Lithium preparations
The simultaneous use of Prestarium® A and lithium preparations is not recommended (see section “Interaction with other drugs”).
Potassium-sparing diuretics, potassium supplements, potassium-containing table salt substitutes and food supplements
The simultaneous administration of Prestarium® A and potassium-sparing diuretics, as well as potassium preparations, potassium-containing table salt substitutes and food additives is not recommended (see section “Interaction with other drugs”).
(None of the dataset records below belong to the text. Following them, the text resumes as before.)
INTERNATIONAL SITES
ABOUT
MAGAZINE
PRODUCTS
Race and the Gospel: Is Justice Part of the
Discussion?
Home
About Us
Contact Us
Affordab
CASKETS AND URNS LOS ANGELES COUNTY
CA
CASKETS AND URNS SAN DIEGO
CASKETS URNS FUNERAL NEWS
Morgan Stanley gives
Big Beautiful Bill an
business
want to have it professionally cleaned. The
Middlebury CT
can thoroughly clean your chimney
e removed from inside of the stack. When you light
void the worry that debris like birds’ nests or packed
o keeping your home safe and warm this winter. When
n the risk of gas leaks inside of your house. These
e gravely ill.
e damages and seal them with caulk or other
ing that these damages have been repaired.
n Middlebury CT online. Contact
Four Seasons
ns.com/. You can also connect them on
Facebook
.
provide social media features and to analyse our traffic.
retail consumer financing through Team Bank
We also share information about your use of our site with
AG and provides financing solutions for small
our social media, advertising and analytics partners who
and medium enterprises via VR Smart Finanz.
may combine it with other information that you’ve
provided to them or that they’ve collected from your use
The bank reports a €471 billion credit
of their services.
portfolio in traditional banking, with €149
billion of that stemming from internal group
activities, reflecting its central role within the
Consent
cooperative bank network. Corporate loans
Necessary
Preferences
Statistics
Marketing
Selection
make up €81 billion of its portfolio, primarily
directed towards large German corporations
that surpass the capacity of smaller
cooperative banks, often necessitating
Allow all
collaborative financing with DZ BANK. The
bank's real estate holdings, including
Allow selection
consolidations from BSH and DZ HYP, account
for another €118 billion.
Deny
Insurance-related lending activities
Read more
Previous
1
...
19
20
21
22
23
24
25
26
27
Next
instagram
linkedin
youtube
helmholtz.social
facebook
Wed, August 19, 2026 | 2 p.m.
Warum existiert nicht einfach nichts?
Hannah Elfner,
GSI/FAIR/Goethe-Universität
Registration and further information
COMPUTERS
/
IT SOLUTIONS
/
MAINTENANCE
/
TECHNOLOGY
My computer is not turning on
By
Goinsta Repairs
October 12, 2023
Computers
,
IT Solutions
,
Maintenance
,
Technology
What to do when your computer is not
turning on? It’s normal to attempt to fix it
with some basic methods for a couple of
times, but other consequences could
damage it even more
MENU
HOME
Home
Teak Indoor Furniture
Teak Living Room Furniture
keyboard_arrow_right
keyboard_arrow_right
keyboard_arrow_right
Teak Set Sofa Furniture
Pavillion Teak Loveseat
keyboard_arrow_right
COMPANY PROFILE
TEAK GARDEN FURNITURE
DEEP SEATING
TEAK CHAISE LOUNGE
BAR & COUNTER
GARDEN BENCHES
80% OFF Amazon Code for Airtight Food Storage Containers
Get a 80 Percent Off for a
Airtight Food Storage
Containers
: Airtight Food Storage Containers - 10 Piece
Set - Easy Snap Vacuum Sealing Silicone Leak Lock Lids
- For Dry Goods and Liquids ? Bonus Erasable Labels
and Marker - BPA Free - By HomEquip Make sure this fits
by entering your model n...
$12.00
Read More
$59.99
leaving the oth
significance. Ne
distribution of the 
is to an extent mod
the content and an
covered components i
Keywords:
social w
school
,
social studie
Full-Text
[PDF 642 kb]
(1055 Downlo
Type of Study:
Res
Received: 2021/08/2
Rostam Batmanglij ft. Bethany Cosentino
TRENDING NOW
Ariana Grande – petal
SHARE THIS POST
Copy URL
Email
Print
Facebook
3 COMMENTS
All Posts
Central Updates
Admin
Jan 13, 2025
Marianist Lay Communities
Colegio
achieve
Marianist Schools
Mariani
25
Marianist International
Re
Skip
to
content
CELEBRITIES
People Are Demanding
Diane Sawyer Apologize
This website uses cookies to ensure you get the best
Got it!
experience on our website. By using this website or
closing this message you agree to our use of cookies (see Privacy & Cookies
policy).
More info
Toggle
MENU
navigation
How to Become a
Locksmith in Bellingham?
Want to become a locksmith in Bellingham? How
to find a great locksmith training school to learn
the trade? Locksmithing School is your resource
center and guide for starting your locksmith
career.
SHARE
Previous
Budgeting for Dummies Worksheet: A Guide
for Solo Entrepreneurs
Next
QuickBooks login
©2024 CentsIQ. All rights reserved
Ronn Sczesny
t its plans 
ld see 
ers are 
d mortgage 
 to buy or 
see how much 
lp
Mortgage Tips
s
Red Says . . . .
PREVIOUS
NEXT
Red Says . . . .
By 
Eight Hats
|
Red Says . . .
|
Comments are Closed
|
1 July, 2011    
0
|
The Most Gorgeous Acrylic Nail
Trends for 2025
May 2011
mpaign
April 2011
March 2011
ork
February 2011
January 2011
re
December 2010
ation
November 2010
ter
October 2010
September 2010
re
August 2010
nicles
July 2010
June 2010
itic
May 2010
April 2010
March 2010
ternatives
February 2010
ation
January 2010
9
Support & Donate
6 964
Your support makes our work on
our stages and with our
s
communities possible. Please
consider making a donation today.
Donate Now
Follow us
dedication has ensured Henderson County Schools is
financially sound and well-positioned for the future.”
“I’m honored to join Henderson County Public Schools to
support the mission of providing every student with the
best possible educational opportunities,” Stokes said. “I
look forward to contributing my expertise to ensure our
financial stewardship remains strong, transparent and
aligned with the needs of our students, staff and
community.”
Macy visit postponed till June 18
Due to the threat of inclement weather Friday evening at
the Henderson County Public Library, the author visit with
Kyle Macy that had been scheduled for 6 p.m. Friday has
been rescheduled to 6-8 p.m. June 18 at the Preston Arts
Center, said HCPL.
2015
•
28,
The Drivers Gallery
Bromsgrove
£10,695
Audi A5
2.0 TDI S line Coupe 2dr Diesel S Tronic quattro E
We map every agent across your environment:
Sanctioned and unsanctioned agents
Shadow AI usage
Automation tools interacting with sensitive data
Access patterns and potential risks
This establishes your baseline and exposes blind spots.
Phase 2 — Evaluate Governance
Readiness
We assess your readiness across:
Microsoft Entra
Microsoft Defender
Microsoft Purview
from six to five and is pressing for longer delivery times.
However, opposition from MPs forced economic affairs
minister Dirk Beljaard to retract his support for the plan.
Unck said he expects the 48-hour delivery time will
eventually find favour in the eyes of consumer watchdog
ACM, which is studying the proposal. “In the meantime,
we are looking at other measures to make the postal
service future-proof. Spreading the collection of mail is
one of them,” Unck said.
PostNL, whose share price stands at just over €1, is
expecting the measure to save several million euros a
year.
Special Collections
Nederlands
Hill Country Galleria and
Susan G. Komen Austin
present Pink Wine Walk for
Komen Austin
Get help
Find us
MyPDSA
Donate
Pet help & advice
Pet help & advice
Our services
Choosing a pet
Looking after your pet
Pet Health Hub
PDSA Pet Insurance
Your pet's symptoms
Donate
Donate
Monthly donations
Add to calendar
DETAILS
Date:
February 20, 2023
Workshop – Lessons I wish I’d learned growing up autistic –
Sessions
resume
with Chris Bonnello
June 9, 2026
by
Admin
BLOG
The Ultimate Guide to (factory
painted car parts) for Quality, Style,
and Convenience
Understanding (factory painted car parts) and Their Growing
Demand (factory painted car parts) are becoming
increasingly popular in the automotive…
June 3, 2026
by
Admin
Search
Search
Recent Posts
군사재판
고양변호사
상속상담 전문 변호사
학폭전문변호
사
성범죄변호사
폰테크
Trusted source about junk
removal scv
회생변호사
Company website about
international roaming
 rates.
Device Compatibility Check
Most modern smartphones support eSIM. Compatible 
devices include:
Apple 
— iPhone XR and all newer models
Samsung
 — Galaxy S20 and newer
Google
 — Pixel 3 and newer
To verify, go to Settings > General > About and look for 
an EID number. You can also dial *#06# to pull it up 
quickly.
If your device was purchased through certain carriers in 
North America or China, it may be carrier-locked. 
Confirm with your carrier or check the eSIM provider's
Double blockade of the RAAS
Cases of hypotension, syncope, stroke, hyperkalemia and renal dysfunction (including acute renal failure) have been reported in susceptible patients, especially when used concomitantly with drugs that affect this system. Therefore, double blockade of the RAAS by combining an ACE inhibitor with an ARA II or aliskiren is not recommended.
Combination with aliskiren is contraindicated in patients with diabetes mellitus or impaired renal function (GFR

Impact on the ability to drive vehicles and perform work that requires high speed of mental and physical reactions
Prestarium® A should be used with caution in patients driving vehicles and engaged in activities that require increased concentration and quick reaction, due to the risk of developing arterial hypotension and dizziness.